What you need to do>
Please transcribe the data below in full. Omit any picture you find in it.

Structured pose outputs
*** Begin section ***

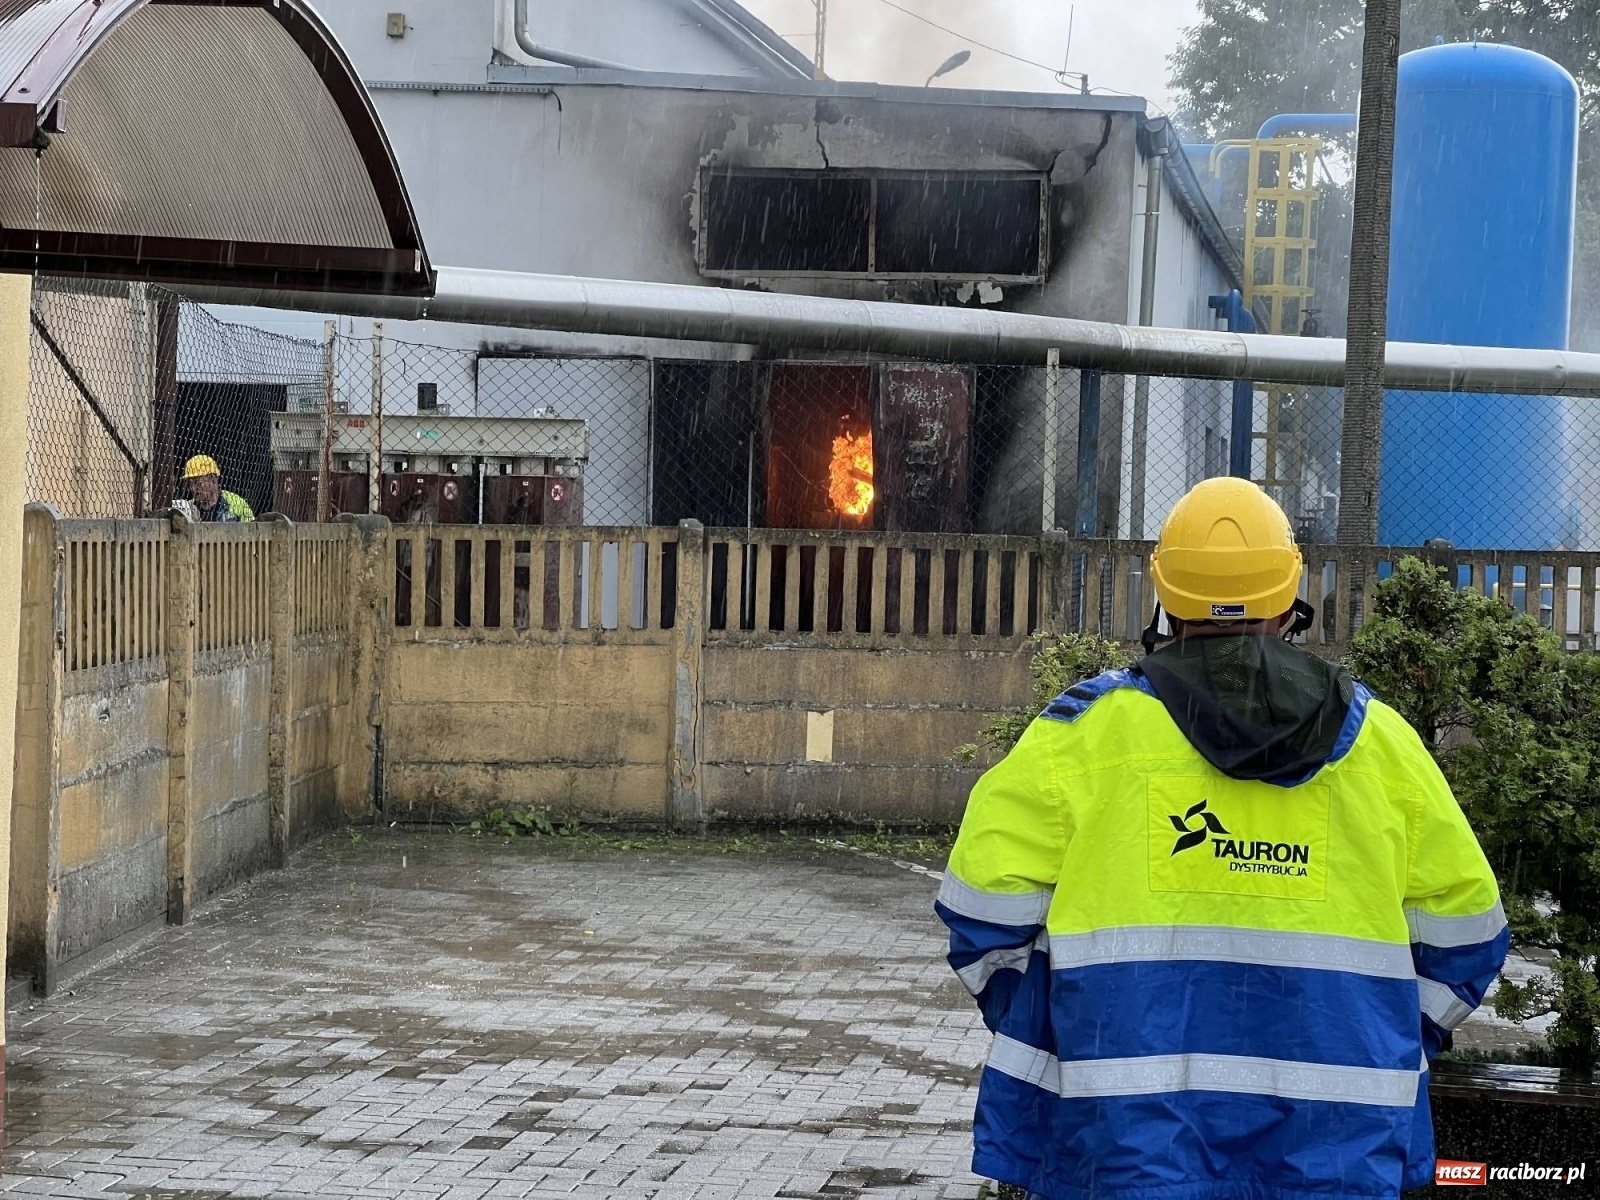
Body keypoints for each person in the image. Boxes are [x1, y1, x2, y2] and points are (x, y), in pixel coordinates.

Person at [937, 477, 1508, 1200]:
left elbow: (982, 918)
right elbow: (1468, 936)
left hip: (1127, 1144)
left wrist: (1057, 1025)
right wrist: (1380, 1031)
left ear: (1165, 597)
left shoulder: (1080, 736)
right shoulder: (1383, 744)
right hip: (1335, 1149)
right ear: (1289, 597)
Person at [182, 455, 254, 523]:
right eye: (190, 484)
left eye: (197, 483)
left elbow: (252, 528)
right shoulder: (188, 509)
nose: (193, 488)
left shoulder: (236, 502)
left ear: (213, 480)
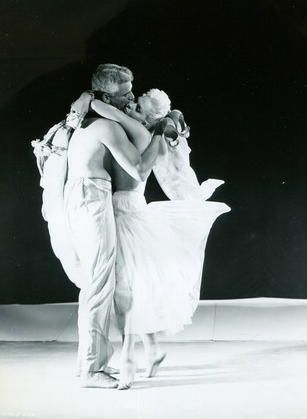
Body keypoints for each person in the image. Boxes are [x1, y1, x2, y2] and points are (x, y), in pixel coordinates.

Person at [32, 64, 172, 389]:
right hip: (91, 198)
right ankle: (92, 370)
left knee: (97, 283)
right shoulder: (107, 127)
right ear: (107, 97)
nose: (131, 98)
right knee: (99, 284)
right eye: (125, 94)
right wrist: (159, 132)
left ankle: (89, 364)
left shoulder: (81, 121)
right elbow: (139, 170)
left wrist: (91, 99)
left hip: (79, 197)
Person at [88, 90, 231, 389]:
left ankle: (129, 356)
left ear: (147, 119)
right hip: (123, 212)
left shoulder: (142, 135)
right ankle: (152, 350)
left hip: (128, 213)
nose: (130, 107)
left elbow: (111, 114)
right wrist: (170, 118)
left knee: (128, 290)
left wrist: (91, 100)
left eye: (137, 108)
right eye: (133, 103)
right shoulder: (141, 132)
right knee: (131, 286)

*** End section ***

Solution to the problem>
Body keypoints for each person in the image. Boxes are [x1, y1, x2, y2] and points are (x, y), in pixel coordinates.

Person at [937, 477, 1508, 1200]:
left elbow: (982, 918)
right elbow: (1468, 936)
left hip: (1127, 1144)
left wrist: (1057, 1025)
right wrist: (1380, 1031)
left ear: (1165, 597)
left shoulder: (1080, 736)
right shoulder: (1383, 744)
right hip: (1335, 1149)
right ear: (1289, 597)
Person at [182, 455, 254, 523]:
right eye: (190, 484)
left eye: (197, 483)
left elbow: (252, 528)
right shoulder: (188, 509)
nose: (193, 488)
left shoulder: (236, 502)
left ear: (213, 480)
Body keypoints for each person in the image. Boxes are [x1, y1, x2, y2] and points are (x, y), in pixel coordinates.

Person at [32, 64, 172, 389]:
right hip: (91, 198)
right ankle: (92, 370)
left knee: (97, 283)
right shoulder: (107, 127)
right ear: (107, 97)
nose: (131, 98)
right knee: (99, 284)
right eye: (125, 94)
right wrist: (159, 132)
left ankle: (89, 364)
left shoulder: (81, 121)
right elbow: (139, 170)
left wrist: (91, 99)
left hip: (79, 197)
Person at [88, 90, 231, 389]:
left ankle: (129, 356)
left ear: (147, 119)
right hip: (123, 212)
left shoulder: (142, 135)
right ankle: (152, 350)
left hip: (128, 213)
nose: (130, 107)
left elbow: (111, 114)
right wrist: (170, 118)
left knee: (128, 290)
left wrist: (91, 100)
left eye: (137, 108)
right eye: (133, 103)
right shoulder: (141, 132)
right knee: (131, 286)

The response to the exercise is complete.